### EXERCISE:
Copy out word for word every line of the entries from the one containing "phylum: Chordata" through the end of the entries, including both ends.

Stored items

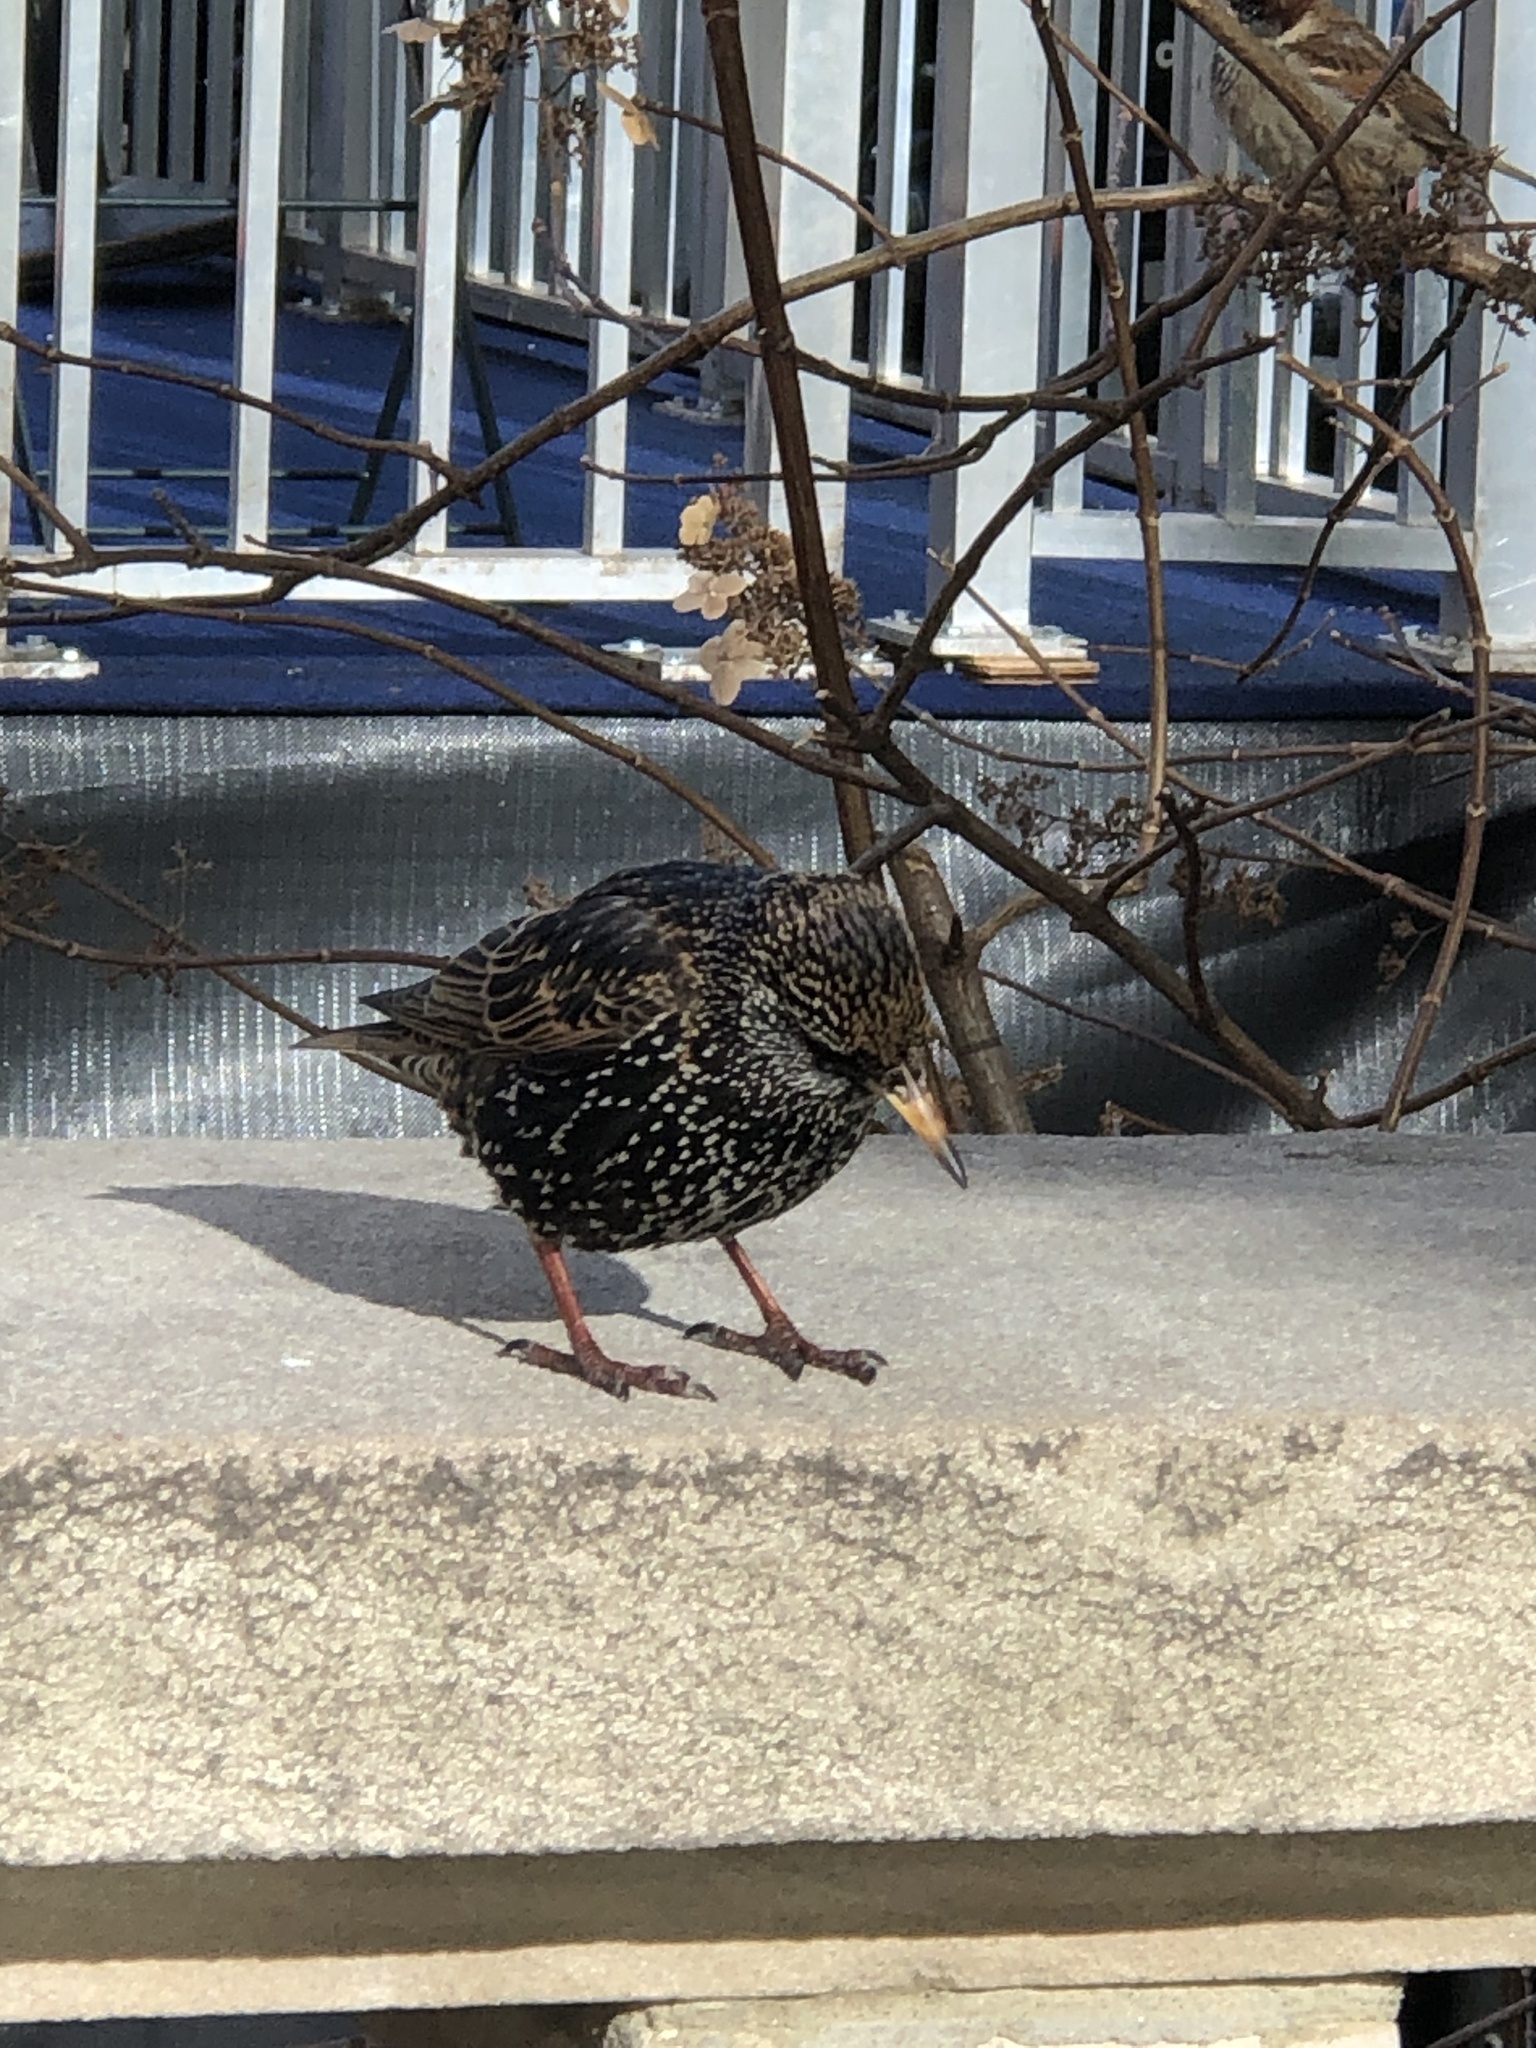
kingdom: Animalia
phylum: Chordata
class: Aves
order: Passeriformes
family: Sturnidae
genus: Sturnus
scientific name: Sturnus vulgaris
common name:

### TASK SOLUTION:
phylum: Chordata
class: Aves
order: Passeriformes
family: Sturnidae
genus: Sturnus
scientific name: Sturnus vulgaris
common name:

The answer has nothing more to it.